Examples of the glycidyl compound include ethylene glycol diglycidyl ether, polyethylene glycol diglycidyl ether, propylene glycol diglycidyl ether, polypropylene glycol diglycidyl ether, glycerin diglycidyl ether, neopentyl glycol diglycidyl ether, and 1,6-hexanediol di. Glycidyl ether, tetraglycidyl xylenediamine, 1,3-bis (N, N-diglycidylaminomethyl) cyclohexane, trimethylolpropane polyglycidyl ether, diglycerol polyglycidyl ether, polyglycerol polyglycidyl ether, sorbitol polyglycidyl ether, etc. Examples include polyfunctional glycidyl compounds.

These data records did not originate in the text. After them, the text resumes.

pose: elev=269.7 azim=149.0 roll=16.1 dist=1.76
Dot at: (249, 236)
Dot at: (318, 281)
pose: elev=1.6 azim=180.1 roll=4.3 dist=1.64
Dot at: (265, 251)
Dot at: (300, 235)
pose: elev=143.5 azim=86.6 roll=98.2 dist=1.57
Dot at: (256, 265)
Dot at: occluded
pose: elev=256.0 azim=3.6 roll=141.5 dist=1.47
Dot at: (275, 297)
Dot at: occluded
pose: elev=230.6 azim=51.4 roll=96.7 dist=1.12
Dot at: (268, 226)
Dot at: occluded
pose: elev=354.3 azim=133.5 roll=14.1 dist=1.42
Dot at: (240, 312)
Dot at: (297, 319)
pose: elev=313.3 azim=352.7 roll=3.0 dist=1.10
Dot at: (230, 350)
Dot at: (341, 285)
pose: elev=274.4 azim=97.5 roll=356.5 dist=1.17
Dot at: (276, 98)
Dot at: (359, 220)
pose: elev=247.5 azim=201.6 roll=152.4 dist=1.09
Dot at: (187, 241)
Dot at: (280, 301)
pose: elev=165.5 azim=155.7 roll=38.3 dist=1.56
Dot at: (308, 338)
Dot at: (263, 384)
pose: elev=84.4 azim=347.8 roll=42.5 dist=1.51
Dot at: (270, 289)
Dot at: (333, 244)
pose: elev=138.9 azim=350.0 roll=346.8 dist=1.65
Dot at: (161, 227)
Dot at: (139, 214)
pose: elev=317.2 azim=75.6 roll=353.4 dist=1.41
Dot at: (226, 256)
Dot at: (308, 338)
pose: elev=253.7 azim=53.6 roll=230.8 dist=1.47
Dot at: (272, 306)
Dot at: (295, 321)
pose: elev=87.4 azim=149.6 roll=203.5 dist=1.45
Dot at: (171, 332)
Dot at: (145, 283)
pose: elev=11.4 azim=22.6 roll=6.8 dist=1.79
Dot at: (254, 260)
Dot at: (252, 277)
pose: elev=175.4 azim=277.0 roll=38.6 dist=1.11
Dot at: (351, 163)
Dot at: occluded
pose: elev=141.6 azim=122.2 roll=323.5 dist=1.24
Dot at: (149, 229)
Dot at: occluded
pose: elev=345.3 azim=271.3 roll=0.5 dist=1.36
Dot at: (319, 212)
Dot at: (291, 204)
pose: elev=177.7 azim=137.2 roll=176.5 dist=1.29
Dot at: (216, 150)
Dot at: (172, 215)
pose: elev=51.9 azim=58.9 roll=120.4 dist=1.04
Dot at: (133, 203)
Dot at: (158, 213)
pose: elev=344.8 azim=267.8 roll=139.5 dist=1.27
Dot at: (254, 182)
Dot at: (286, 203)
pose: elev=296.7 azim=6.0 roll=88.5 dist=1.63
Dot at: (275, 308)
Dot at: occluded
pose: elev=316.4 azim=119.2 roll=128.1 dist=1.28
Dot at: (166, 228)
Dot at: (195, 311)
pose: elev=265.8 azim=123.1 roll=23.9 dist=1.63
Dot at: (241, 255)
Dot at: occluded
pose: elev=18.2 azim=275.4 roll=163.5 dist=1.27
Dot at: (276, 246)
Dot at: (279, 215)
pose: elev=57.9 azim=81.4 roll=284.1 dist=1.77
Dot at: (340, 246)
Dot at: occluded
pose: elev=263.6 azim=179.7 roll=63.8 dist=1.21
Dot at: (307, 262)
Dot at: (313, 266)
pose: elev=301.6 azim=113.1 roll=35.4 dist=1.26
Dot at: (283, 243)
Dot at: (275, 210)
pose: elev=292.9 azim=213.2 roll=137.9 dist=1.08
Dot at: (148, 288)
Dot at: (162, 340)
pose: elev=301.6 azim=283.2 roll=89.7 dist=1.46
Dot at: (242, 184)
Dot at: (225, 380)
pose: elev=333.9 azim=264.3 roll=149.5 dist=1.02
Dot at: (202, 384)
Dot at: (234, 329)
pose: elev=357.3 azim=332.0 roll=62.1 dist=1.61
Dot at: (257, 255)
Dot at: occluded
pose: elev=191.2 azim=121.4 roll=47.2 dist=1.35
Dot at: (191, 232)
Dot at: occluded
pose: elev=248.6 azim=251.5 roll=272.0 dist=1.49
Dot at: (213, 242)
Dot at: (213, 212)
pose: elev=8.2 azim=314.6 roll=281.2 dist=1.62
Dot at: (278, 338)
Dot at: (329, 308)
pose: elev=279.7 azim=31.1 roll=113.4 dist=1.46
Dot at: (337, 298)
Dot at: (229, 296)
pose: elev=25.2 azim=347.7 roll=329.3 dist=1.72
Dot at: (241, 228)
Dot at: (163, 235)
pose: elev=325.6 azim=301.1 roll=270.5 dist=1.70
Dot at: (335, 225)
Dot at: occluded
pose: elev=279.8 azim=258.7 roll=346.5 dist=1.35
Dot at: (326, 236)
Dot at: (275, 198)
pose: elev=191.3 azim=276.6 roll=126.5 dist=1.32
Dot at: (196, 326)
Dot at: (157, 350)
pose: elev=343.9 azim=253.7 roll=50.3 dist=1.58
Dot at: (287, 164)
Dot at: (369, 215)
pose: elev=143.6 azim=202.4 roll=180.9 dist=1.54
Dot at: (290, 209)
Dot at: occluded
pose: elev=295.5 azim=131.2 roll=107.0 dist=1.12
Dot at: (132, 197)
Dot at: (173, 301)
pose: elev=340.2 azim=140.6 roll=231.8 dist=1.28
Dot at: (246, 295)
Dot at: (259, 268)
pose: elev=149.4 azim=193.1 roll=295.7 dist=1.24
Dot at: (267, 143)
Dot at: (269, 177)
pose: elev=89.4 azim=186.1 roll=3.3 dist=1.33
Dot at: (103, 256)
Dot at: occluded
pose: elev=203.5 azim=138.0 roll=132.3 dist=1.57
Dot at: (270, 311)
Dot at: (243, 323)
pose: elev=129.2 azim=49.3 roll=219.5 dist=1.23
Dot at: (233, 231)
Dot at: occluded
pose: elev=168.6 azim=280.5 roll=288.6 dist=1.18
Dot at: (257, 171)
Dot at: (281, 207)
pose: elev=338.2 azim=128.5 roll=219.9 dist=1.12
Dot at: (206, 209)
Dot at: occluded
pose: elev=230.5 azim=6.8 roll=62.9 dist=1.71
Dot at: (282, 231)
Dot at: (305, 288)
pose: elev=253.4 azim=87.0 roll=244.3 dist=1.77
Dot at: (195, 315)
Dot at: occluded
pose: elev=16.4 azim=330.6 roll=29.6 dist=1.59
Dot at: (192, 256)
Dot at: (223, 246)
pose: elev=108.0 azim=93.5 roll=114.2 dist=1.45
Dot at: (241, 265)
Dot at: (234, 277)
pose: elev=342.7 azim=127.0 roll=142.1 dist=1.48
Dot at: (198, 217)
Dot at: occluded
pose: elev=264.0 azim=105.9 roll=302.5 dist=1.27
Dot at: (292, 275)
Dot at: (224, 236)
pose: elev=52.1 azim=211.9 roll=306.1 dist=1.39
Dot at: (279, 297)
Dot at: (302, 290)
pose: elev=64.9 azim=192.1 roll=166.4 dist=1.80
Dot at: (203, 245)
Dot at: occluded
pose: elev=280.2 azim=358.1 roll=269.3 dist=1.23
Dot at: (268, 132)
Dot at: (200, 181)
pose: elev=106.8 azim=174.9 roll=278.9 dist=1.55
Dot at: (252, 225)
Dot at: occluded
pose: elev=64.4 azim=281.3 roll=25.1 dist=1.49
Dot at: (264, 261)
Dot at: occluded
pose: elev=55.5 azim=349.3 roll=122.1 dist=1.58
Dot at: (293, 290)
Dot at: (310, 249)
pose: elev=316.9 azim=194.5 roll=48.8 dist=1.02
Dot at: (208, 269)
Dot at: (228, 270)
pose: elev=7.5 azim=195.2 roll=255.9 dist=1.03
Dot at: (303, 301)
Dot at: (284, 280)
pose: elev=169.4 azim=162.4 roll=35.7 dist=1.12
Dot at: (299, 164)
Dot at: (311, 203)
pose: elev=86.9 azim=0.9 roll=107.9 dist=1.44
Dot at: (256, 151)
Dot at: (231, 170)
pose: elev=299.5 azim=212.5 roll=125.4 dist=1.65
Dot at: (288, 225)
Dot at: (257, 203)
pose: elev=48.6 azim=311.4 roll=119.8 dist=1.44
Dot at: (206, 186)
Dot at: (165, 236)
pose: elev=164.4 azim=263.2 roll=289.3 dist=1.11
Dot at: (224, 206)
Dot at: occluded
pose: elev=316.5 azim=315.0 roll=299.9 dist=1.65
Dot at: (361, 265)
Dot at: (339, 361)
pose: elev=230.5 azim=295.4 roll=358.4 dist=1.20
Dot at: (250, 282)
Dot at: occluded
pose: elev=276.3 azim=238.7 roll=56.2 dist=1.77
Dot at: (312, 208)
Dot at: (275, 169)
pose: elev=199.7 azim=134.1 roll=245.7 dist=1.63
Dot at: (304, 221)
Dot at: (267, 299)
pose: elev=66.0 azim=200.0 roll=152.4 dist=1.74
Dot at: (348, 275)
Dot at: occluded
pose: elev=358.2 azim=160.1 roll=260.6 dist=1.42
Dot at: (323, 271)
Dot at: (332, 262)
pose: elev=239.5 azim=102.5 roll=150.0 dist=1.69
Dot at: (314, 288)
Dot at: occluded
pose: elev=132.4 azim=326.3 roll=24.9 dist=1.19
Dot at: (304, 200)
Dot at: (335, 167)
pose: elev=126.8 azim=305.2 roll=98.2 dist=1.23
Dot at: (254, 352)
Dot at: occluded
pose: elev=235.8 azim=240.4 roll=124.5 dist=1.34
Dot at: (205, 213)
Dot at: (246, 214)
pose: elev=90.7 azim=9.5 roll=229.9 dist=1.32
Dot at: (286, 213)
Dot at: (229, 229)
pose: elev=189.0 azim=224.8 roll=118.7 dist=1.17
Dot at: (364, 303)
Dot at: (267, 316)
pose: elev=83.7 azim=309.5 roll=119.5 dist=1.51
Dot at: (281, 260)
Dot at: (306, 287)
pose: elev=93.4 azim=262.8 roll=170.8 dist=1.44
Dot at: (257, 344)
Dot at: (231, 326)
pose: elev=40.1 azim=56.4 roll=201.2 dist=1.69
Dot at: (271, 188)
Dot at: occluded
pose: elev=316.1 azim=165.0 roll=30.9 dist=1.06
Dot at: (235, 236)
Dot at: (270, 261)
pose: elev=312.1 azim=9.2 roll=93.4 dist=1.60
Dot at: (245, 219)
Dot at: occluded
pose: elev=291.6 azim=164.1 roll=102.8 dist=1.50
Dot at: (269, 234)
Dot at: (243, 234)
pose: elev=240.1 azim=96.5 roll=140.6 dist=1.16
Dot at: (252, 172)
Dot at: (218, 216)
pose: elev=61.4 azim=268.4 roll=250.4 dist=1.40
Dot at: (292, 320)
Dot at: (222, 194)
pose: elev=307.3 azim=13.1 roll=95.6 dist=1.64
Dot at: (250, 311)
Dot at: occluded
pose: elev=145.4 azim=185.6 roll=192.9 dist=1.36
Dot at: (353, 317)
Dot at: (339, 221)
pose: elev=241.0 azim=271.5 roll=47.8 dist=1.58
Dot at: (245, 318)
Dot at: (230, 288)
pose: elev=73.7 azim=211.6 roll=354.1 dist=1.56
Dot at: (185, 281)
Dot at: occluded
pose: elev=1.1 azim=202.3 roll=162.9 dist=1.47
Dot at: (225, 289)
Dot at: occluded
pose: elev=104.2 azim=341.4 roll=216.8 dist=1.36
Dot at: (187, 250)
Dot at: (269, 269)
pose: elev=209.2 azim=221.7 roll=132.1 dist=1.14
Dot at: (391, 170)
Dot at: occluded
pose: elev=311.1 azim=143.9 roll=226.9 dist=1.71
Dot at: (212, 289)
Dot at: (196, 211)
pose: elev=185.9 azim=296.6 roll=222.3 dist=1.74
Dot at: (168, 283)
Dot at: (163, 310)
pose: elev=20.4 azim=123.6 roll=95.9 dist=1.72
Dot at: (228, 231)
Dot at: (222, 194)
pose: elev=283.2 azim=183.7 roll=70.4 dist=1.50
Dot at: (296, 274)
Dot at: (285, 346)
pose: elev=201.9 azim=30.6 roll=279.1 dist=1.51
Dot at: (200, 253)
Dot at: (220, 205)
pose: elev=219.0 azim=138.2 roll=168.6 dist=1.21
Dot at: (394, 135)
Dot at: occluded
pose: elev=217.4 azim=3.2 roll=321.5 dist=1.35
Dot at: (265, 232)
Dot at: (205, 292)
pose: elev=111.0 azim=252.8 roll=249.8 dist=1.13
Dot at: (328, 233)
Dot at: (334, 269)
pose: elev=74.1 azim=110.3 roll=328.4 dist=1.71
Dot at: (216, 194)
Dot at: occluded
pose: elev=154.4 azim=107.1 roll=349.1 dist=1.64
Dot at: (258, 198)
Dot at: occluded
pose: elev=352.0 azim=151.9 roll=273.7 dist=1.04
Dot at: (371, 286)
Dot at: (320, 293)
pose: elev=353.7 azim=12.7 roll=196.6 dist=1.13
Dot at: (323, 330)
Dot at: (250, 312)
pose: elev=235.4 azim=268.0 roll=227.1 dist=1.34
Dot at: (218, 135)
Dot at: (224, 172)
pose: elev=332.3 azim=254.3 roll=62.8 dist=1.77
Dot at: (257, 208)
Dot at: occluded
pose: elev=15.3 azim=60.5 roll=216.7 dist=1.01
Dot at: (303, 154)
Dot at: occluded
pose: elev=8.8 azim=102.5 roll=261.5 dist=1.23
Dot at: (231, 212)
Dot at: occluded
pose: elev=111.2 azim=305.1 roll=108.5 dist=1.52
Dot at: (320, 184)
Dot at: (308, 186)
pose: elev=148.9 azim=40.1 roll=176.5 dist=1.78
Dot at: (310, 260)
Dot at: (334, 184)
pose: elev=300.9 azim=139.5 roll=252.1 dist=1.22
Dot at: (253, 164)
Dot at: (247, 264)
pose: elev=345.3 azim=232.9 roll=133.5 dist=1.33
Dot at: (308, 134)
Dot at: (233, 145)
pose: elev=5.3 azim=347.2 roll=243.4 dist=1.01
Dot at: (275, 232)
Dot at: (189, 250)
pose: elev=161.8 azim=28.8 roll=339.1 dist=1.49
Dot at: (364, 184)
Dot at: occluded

As the isocyanate compound, a compound having two or more isocyanate groups is preferably used. As the isocyanate compound, various aromatic, aliphatic, and alicyclic isocyanate compounds, and modified products (prepolymers and the like) of these isocyanate compounds can be used.

Examples of the aromatic isocyanate include diphenylmethane diisocyanate (MDI), crude diphenylmethane diisocyanate, tolylene diisocyanate, naphthalene diisocyanate (NDI), p-phenylenedi isocyanate (PPDI), xylene diisocyanate (XDI), tetramethylxylylene diisocyanate (TMXDI). , Trizine diisocyanate (TODI) and the like. Examples of the aliphatic isocyanate include hexamethylene diisocyanate (HDI), ricin diisocyanate (LDI), and ricin triisocyanate (LTI). Examples of the alicyclic isocyanate include isophorone diisocyanate (IPDI), cyclohexyl diisocyanate (CHDI), hydrogenated XDI (H6XDI), hydrogenated MDI (H12MDI) and the like. Examples of the modified isocyanate include urethane-modified, dimeric, trimer, carbodiimide-modified, allophanate-modified, burette-modified, urea-modified, isocyanurate-modified, oxazolidone-modified, and isocyanate of the above-mentioned isocyanate compounds. Examples include base-terminal prepolymers.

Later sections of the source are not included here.